QUOTED PASSAGE –

↓

Long Acting Pain Meds Lower Testosterone Levels

Long Acting Pain Meds Lower Testosterone Levels

bigstock-man-taking-medication-13886486Men who take long acting opioids for chronic pain are five times more likely to have low testosterone levels, according to a new Kaiser Permanente study published in The Clinical Journal of Pain.

The link between between opioids and low testosterone has been known for some time, but this is the first study to show a significant difference in testosterone levels between short-acting (immediate release) and long-acting opioids. Low testosterone levels – also known as hypogonadism — can cause loss of muscle mass and bone density and lower a man’s libido or sex drive.

“For years, doctors have been encouraged to prescribe long-acting opioids rather than short-acting opioids because we believed they were safer, had less abuse potential, and offered more consistent pain control, but no study has ever been able to support this practice,” said Andrea Rubinstein, MD, of the Departments of Chronic Pain and Anesthesiology, Kaiser Permanente Santa Rosa Medical Center.

↑

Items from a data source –
↓

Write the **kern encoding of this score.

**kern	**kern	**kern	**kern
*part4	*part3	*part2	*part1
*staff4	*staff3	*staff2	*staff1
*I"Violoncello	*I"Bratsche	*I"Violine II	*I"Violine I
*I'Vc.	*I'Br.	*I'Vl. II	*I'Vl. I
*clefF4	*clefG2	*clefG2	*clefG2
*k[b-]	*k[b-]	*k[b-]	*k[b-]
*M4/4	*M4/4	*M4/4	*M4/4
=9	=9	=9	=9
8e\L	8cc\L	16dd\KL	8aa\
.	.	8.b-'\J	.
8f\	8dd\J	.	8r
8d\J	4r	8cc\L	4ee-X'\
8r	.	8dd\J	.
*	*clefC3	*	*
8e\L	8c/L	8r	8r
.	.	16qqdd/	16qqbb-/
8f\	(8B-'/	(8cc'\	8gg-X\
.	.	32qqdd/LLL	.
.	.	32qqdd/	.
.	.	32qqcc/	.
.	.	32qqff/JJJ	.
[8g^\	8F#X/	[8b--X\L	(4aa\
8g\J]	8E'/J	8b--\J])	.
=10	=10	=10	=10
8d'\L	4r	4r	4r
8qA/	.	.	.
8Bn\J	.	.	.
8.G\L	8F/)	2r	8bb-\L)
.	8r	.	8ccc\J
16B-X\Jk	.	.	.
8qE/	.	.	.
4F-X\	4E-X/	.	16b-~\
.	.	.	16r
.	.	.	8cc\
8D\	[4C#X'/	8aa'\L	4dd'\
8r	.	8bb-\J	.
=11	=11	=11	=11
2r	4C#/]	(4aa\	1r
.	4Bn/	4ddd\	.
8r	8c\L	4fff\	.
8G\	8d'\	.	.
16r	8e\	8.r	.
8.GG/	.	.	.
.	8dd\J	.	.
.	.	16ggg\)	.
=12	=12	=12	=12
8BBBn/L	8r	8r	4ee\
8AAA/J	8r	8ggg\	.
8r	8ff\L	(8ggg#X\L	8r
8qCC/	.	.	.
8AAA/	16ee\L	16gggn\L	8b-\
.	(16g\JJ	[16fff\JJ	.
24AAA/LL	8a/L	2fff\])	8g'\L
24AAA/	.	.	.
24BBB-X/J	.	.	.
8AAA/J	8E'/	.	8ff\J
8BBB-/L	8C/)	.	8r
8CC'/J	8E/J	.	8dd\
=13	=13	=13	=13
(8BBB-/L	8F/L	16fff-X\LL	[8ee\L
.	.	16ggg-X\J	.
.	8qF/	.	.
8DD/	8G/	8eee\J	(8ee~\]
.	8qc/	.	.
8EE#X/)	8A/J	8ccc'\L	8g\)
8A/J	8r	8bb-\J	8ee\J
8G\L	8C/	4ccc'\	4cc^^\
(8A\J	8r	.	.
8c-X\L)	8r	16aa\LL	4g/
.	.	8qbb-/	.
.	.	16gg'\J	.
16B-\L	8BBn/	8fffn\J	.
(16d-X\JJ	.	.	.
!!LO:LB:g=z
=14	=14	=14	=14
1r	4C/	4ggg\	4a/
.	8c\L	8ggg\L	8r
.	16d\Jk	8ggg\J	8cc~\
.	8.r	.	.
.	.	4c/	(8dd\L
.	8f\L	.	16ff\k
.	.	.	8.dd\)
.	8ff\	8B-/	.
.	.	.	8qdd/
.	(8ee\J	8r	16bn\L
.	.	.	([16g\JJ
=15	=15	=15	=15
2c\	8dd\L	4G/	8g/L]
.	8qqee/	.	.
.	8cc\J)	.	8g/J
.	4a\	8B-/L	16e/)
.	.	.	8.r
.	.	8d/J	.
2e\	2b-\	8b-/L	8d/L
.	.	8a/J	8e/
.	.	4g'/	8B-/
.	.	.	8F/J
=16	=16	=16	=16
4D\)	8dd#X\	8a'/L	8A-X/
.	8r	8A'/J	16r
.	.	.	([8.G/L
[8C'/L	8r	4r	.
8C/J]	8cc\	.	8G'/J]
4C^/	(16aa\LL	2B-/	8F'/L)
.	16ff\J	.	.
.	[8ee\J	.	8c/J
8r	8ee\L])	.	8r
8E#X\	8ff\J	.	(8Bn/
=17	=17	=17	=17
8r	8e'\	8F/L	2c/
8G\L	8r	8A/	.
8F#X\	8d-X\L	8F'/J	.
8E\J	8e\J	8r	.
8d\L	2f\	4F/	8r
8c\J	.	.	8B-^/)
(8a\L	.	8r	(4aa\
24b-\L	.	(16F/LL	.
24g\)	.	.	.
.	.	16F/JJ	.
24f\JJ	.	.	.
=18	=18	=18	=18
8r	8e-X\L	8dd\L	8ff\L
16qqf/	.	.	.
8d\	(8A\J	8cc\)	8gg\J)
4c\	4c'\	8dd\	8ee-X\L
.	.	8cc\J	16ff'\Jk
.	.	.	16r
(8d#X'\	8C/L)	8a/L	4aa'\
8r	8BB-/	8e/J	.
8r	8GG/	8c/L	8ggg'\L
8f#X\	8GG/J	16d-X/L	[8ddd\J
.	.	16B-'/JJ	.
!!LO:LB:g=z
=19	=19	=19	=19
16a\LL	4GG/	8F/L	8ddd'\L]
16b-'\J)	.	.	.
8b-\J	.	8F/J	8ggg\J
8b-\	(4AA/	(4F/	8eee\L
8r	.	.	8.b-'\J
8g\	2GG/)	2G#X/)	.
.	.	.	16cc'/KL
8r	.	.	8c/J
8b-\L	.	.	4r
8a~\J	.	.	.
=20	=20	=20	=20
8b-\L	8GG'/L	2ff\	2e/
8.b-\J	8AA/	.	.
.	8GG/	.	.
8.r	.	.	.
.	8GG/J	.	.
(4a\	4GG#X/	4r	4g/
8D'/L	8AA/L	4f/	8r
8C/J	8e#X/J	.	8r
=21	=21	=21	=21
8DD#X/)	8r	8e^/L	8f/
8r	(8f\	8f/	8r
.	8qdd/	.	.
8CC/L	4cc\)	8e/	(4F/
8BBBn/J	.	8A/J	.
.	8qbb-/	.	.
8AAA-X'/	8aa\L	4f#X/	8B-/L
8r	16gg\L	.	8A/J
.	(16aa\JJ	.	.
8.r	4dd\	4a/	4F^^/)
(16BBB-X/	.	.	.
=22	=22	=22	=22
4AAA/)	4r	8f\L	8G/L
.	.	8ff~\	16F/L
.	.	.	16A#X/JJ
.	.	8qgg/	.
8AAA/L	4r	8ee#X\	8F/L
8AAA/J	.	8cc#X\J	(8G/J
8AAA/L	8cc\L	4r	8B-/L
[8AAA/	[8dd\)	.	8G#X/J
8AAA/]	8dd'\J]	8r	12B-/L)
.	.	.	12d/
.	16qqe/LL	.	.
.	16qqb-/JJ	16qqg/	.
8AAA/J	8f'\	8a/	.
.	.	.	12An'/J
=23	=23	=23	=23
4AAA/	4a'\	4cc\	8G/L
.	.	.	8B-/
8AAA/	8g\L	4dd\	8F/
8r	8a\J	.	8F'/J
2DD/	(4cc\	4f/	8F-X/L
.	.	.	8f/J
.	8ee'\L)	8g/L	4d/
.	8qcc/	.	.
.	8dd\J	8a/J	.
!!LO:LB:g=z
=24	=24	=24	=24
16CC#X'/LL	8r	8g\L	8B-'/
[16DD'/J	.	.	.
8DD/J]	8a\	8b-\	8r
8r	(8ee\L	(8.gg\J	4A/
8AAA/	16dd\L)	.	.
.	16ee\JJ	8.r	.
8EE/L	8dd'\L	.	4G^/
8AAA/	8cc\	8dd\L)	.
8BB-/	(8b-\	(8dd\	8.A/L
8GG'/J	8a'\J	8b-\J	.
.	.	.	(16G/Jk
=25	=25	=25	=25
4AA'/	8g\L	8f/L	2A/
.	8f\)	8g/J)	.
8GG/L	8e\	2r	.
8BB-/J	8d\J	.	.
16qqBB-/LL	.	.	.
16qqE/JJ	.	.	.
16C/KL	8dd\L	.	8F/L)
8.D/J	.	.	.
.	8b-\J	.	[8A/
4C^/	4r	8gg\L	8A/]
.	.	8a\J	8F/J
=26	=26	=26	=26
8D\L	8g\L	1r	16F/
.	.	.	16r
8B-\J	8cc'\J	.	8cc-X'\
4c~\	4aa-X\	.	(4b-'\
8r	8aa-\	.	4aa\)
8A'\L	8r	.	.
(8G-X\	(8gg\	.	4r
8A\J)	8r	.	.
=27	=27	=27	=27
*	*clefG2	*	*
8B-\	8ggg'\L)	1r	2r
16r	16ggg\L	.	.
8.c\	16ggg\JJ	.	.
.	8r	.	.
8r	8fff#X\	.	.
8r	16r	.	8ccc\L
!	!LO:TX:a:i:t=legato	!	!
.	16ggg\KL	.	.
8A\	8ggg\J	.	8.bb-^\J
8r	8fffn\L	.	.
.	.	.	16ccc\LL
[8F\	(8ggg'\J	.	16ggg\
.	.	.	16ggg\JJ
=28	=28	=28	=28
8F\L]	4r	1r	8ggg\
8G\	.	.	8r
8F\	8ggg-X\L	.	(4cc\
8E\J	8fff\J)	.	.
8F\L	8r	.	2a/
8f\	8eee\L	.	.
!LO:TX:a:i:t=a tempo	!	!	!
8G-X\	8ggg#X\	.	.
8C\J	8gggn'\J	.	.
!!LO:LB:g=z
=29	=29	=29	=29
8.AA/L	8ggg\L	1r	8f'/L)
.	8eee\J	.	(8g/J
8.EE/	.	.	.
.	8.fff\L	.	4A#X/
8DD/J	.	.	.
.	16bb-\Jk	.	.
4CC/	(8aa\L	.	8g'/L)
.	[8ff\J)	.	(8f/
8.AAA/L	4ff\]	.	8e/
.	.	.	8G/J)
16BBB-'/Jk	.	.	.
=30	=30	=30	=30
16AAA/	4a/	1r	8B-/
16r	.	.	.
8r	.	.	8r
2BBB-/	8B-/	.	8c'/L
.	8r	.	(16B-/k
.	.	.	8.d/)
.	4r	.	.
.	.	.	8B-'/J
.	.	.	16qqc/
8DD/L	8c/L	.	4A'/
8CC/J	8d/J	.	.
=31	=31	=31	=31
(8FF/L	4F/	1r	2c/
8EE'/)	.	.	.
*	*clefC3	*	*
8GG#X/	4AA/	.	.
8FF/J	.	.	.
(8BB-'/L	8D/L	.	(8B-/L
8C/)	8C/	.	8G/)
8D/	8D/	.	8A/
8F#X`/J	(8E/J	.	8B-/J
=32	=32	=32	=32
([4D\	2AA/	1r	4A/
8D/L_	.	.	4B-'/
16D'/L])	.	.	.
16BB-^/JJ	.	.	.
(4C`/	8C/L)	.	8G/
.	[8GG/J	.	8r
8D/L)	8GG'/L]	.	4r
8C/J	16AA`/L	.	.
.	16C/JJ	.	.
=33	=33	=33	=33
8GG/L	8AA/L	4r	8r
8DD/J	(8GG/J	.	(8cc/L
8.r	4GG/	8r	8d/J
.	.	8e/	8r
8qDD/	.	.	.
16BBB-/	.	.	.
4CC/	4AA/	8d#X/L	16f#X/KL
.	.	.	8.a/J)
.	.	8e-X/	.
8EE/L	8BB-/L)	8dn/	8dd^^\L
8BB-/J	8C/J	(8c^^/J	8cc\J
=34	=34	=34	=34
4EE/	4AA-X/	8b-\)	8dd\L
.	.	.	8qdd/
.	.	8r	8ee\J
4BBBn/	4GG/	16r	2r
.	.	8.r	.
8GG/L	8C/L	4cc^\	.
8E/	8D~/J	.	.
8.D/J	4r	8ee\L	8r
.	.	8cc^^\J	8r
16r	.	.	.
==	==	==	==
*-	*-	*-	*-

↑

Please repeat the part of the testosterone article above exactly, starting at the words "The link between" and ending after "or sex drive.".

WRITTEN SOLUTION –
The link between between opioids and low testosterone has been known for some time, but this is the first study to show a significant difference in testosterone levels between short-acting (immediate release) and long-acting opioids. Low testosterone levels – also known as hypogonadism — can cause loss of muscle mass and bone density and lower a man’s libido or sex drive.